Portraying Jesus walking into Auschwitz carrying a cross on His shoulder has certainly sparked a conversation in Israel. “We decided to use the iconic image of Jesus dragging His cross so that people would clearly recognize Jesus in the film,” says Perlman. Some Israeli newspapers are calling the film “the most tasteless YouTube video ever.” The crucifixion of Christ has never been easy for Jews, certainly not in the context of the Holocaust. “Jesus has often been wrongly associated with the perpetrators of the Holocaust,” says Perlman. “In reality, He is to be identified with the victims. As a Jew, Jesus may well have suffered the same fate of the six million who perished in the concentration camps,” she says.

It is true that if Jesus had been in Auschwitz, He would have died a nameless victim with a number on His arm. Watching Jesus carry His cross into Auschwitz looking like the same Christ figure so often blamed for the Holocaust may prove too much for Jewish people. “We expected this kind of reaction to the film,” says Perlman when asked about the multitude of negative reactions to the film from the Jewish community. “We are trying to stimulate a conversation over a difficult issue,” she explains. Some Messianic Jewish groups in Israel are concerned that the Jews for Jesus strategy may backfire and further alienate Jews from Jesus.
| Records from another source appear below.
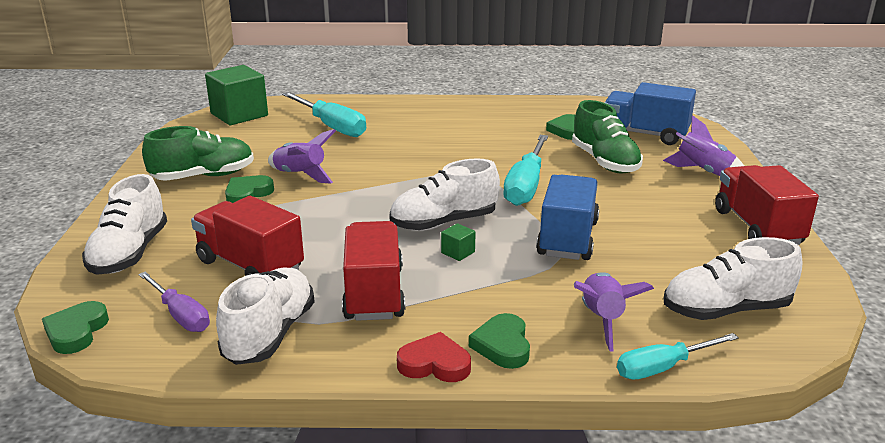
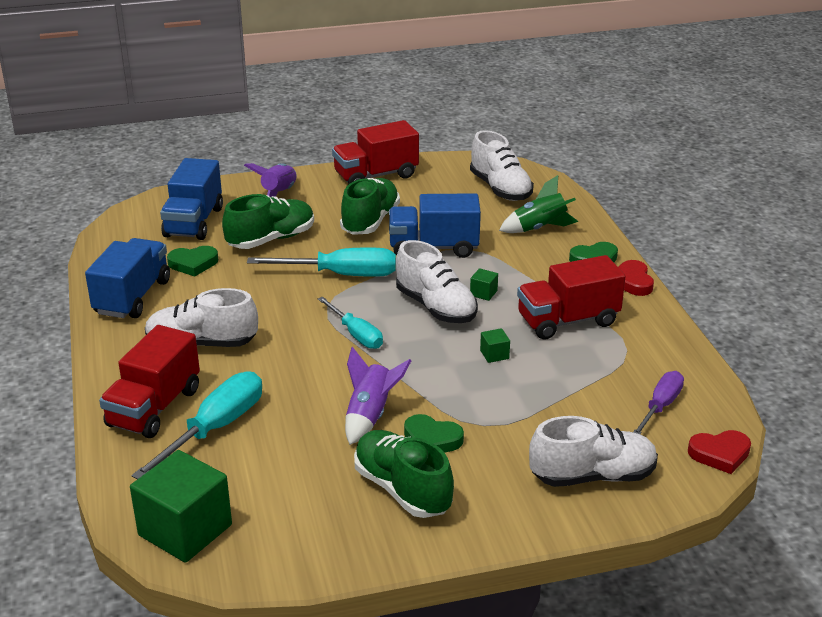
camera: 105 degrees left, 5 degrees up
(76, 331) = (720, 454): green heart -> red heart
(250, 265) = (567, 393): red truck -> red truck (154, 408)
(270, 334) = (651, 355): white shoe -> white shoe (202, 344)
(342, 239) = (494, 354): none -> green cube
(521, 110) = (132, 297): none -> blue truck
(602, 319) = (539, 228): purple rocket -> green rocket
(637, 211) = (370, 221): none -> green shoe
(663, 368) = (578, 207): turquoise screwdriver -> turquoise screwdriver (356, 334)

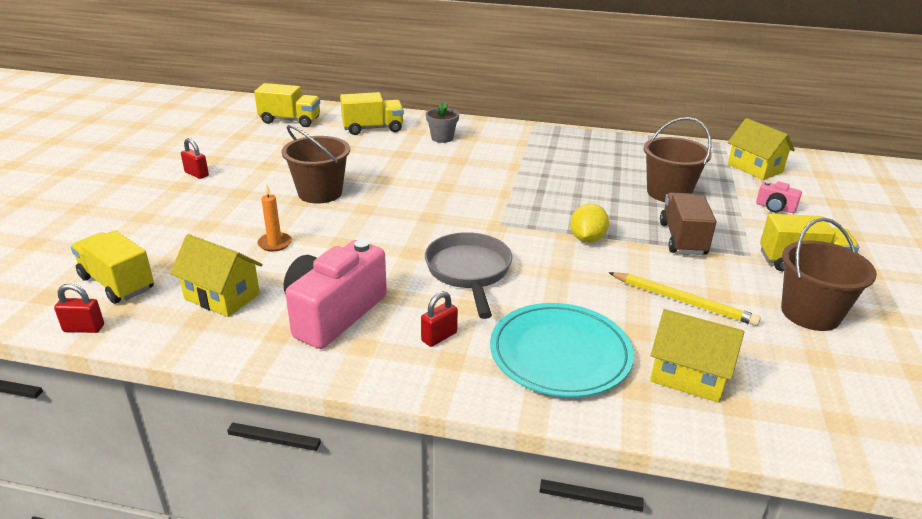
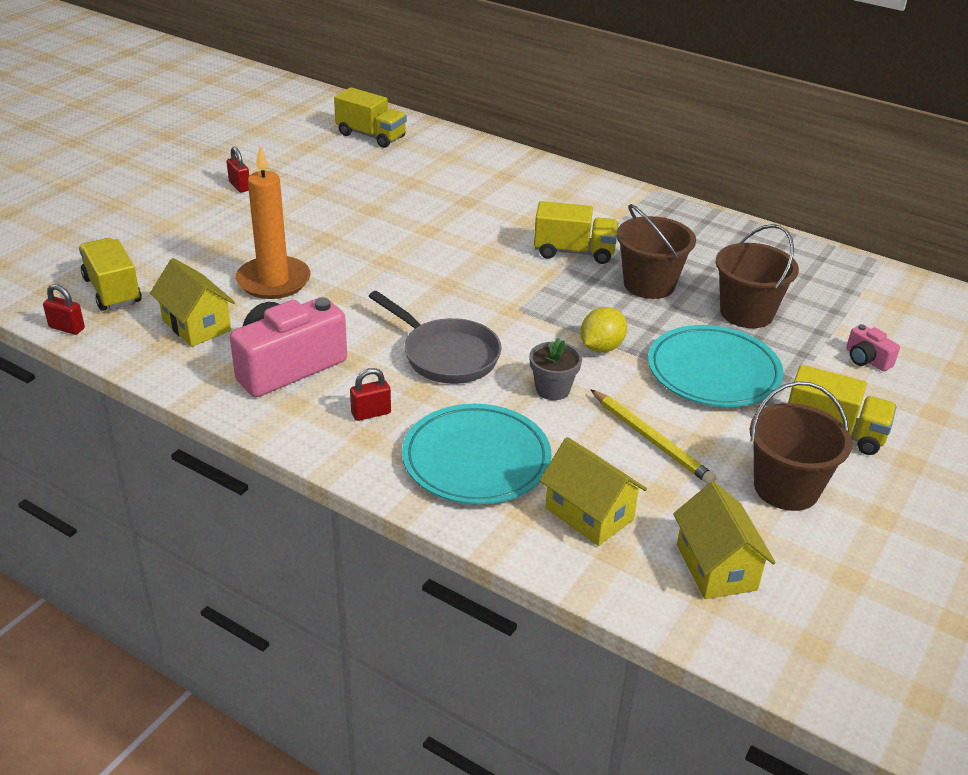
camera: 20 degrees right, 5 degrees up
(275, 243) = (273, 281): orange candle -> orange candle, size x2.08
(320, 193) = (350, 233): brown bucket -> brown bucket (649, 284)
(373, 128) = (456, 162): yellow truck -> yellow truck (574, 252)
(442, 138) = (527, 189): grey flower pot -> grey flower pot (552, 389)
(469, 272) = (446, 355): grey pan -> grey pan turned 120 degrees clockwise
(682, 239) = (713, 372): brown truck -> turquoise plate
(755, 168) = (890, 303): yellow house -> yellow house (716, 567)

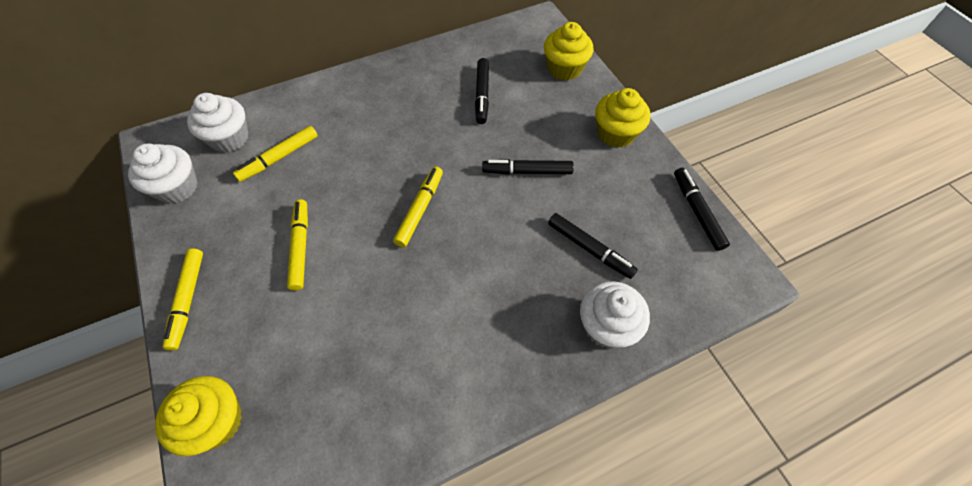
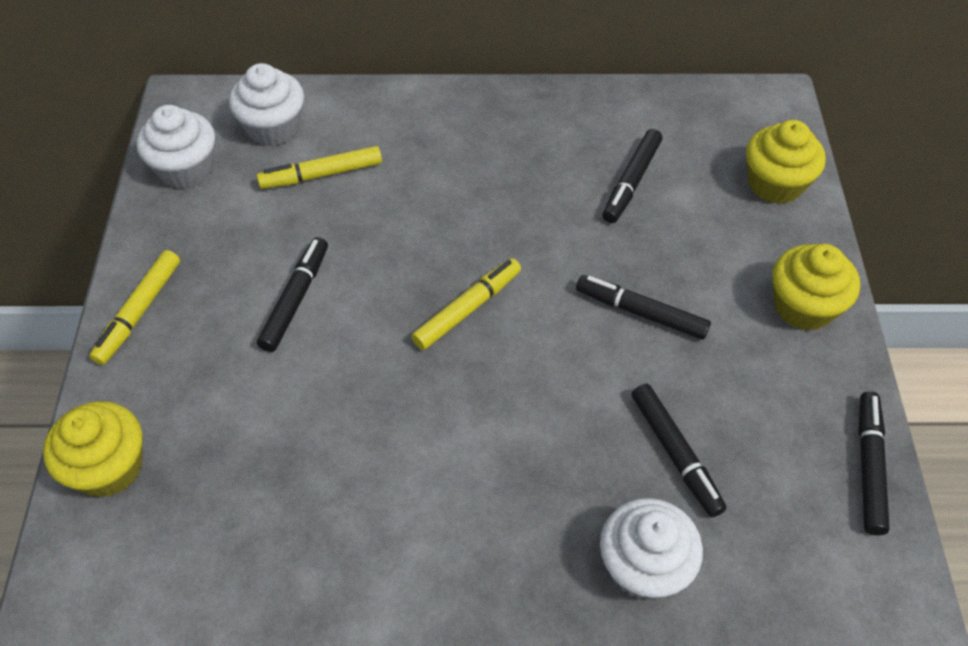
camera: 25 degrees right, 5 degrees down
(300, 247) = (295, 299): yellow marker -> black marker

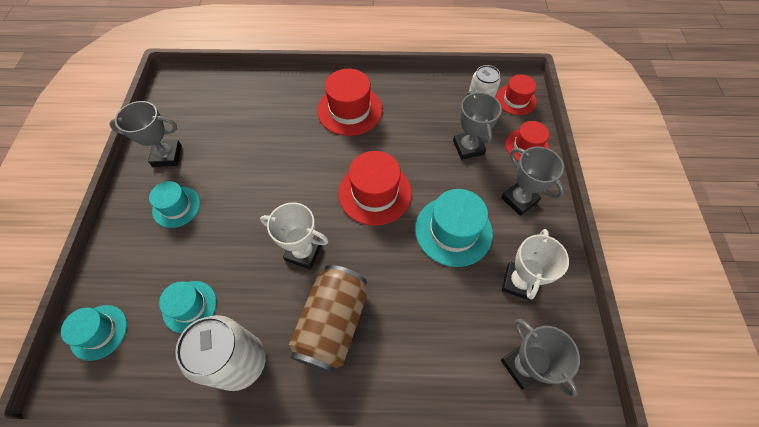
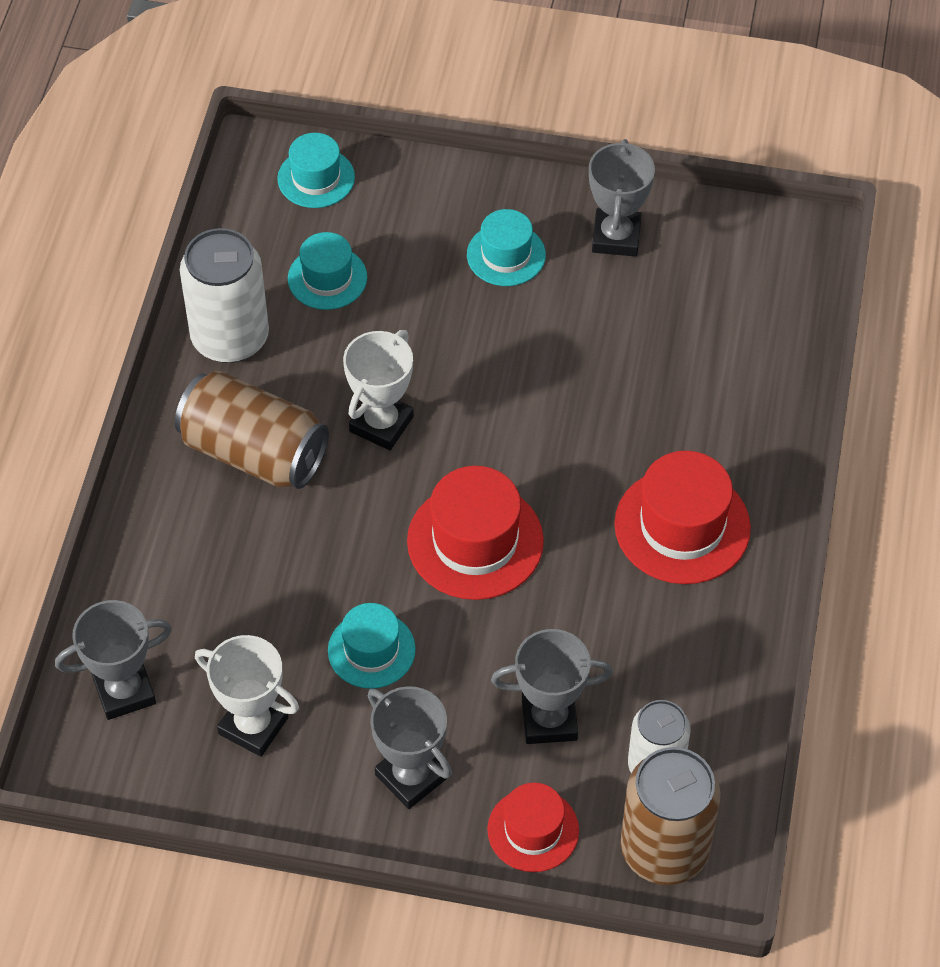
camera: 100 degrees right, 5 degrees down
(453, 230) = (371, 650): turquoise hat -> turquoise hat, size x0.63
(516, 99) = (664, 849): red hat -> brown can
(519, 199) = (411, 776): grey trophy -> grey trophy turned 75 degrees clockwise

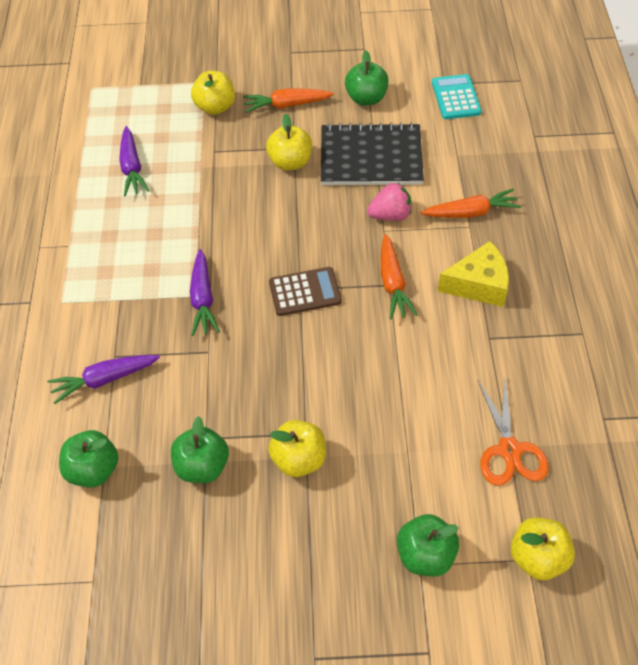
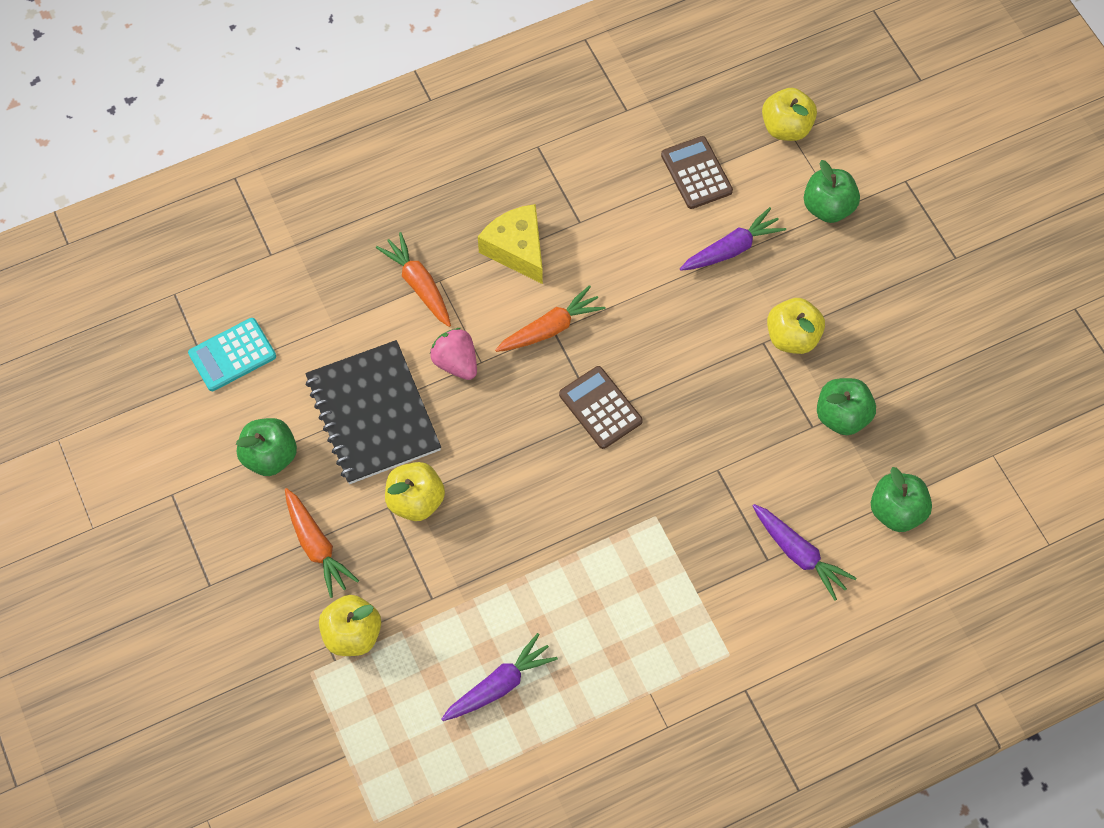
camera: 115 degrees left, 10 degrees up
(203, 299) = (656, 505): purple carrot -> purple carrot (731, 249)
(509, 450) = (696, 173): orange scissors -> brown calculator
Jews for Jesus is an organization whose mission statement is “to make the Messiahship of Jesus an unavoidable issue to our Jewish people worldwide.” The film was directed by Herb Kossover, a well-known Messianic Jewish Hollywood film maker, according to Perlman, and can be viewed in twelve different languages including Hebrew, Russian, Polish and German. “We contacted the German Director of Jews for Jesus who watched the film and told us that he agrees that we go ahead with the project,” notes Perlman. “In order to generate Jewish interest in the film its release coincided with Passover and Holocaust Remembrance Day,” says Perlman.